Der zu den berühmtesten Autoren der USA zählende Ernest Hemingway schrieb über seine von ihm empfundene Wahrheit 1938 in Havanna die ersten Sätze seines berühmten Romans Wem die Stunde schlägt. Arturo Barea kommentierte den Roman wie folgt (Seite 441): „(…) Er wollte am Kampf Spaniens direkt Anteil haben. Da er aber keinen Anteil hatte an den Vorstellungen, dem Leben und den Leiden der Spanier, konnte er sie in seiner Fantasie nur nach dem Spanien formen, das er kannte. (..) Hemingway sei immer ein Zuschauer gewesen.“
vgl. auch Reisebericht Westwärte Etappe 4
Hemingway glorifiziert in seinem Roman nicht nur die heldenhafte Selbsttötung verwundeter Partisanen, nein: er glorifiziert den heldenhaften Kampf „indoktrinierter“ Partisanen, zumeist des Lesens und Schreibens unkundig, gegen die Feinde der Demokratie, also gegen die Faschisten. Robert Jordan, ein junger US-Amerikaner, zu Hause Dozent, berät und führt die Partisanen mit dem Ziel, eine strategisch wichtige Brücke zu sprengen. Die Partisanen sind die Guten, selbstverständlich, sind sie doch, vormals christ-katholisch gläubig und entsprechend erzogen, nunmehr Atheisten, Sozialisten oder – noch besser – Kommunisten. Ihre verübten Greueltaten (Gegner morden) seien verständlich, da sie ja eine bessere, gerechtere Welt anstrebten: ohne Kirche, ohne Großgrundbesitzer, ohne (….)

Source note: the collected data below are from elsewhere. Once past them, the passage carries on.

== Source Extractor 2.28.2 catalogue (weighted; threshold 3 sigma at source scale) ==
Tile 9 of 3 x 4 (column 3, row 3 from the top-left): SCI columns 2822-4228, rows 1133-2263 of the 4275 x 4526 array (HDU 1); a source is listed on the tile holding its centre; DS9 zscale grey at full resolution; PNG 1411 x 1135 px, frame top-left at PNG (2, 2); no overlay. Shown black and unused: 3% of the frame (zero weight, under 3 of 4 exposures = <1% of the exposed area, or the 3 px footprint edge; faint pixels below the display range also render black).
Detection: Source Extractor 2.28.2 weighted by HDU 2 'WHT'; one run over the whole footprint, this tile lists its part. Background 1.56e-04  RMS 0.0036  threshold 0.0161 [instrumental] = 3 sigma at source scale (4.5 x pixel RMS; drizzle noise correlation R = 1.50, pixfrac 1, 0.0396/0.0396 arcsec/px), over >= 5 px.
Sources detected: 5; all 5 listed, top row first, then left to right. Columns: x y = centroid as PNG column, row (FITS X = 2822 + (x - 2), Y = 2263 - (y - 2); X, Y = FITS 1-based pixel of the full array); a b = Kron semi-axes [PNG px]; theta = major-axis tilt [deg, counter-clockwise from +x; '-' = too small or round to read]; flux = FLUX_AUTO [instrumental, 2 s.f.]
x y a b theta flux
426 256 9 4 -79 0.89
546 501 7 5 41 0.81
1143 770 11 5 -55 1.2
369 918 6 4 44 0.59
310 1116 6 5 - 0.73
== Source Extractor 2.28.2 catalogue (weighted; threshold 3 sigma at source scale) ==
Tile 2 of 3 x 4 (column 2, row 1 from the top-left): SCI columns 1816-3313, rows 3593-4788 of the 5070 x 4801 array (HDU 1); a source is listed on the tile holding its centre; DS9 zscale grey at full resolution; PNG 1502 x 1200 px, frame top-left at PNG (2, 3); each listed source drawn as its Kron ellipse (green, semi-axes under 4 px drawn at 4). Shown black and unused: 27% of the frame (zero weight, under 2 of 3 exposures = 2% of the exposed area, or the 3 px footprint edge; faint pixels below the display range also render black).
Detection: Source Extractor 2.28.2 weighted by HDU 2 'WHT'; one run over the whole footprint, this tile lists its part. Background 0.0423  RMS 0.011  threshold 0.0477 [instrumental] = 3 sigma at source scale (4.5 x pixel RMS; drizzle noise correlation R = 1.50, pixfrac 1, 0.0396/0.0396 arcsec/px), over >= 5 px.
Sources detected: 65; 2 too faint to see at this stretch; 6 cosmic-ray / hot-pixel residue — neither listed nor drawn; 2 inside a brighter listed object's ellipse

Letzlich kommt auch er nicht umhin, die Grausamkeiten der Republikaner, der Volksfront, der Gegner Francos zu beschreiben: Anarchisten, Sozialisten, Kommunisten, aufgestachelte Bauern und Landarbeiter:
- „Ich weiß, daß auch wir schreckliche Sachen gemacht haben. Aber nur deshalb, weil wir ungebildet waren und es nicht besser verstanden. Sie (gemeint sind die Faschisten) haben es absichtlich und bewußt getan.“ – Seite 356. *)
- Seite 130: “und da sah ich den Saal voller Menschen, die mit Knüppeln und Dreschflegeln drauflosschlugen und stachen und stießen, und die weißen hölzernen Gabeln schwangen, die jetzt rot waren, und die Zinken waren abgebrochen (…)
- Und ich sah den Pfarrer, und die Verfolger hackten mit Sicheln und Rübenmessern auf ihn ein (…)!“
- Seite 118: „>Don Faustino, a sus ordenes, zu Ihren Diensten, im Himmel gibt es hübsche Mädchen<, (…)
- und sie führten ihn an den Rand der Klippe (…) und die Bauern und die harten Burschen hockten sich schnell hinter ihn, wie er so dakniete, und versetzten ihm einen heftigen Stoß, und er schoß über den Rand des Felsens, und man hörte ihn im Fallen laut schreien, mit gellender Stimme.“
- Seite 249. Hotel Gaylord, Madrid. Karkow, ein sowjetischer Journalist, zu Robert Jordan: „Ja, wir vertilgen und vernichten diese leibhaftigen Teufel und den Abschaum der Menschheit (…) sie werden ausgerottet.
- Aber sie werden nicht ermordet. Verstehen Sie den Unterschied? (…)
- Glauben Sie nicht, daß das spanische Volk es nicht eines Tages bereuen wird, daß es gewisse Generale, die noch heute Befehlsposten haben (gemeint sind offensichtlich diejenigen in den eigenen Reihen), nicht rechtzeitig erschossen hat. Ich liebe Erschießungen nicht, Sie verstehen.“
Diese wenigen Beispiel mögen genügen. Hemingway beschreibt diese en masse – mit Wonne, wie mir scheint.
Quelle: Ernest Hemingway. Wem die Stunde schlägt. For Whom the Bell Tolls, 1940. Übertragung Paul Baudisch, 1. Januar 1955, gebundene Ausgabe im Verlag S. Fischer. Verfilmt 1943 mit Gary Cooper und Ingrid Bergmann.
In den Fünfzigern des vergangenen Jahrhunderts zog es Ernest Hemingway zurück nach Madrid, zurück ins Hotel Florida, zurück nach Pamplona (zum Stierkampf; vgl. Etappe 4 )und Barcelona, ungeachtet der Franco-Diktatur, die er doch so vehement bekämpft hatte. Die Annehmlichkeiten des leichten Lebens obsiegten.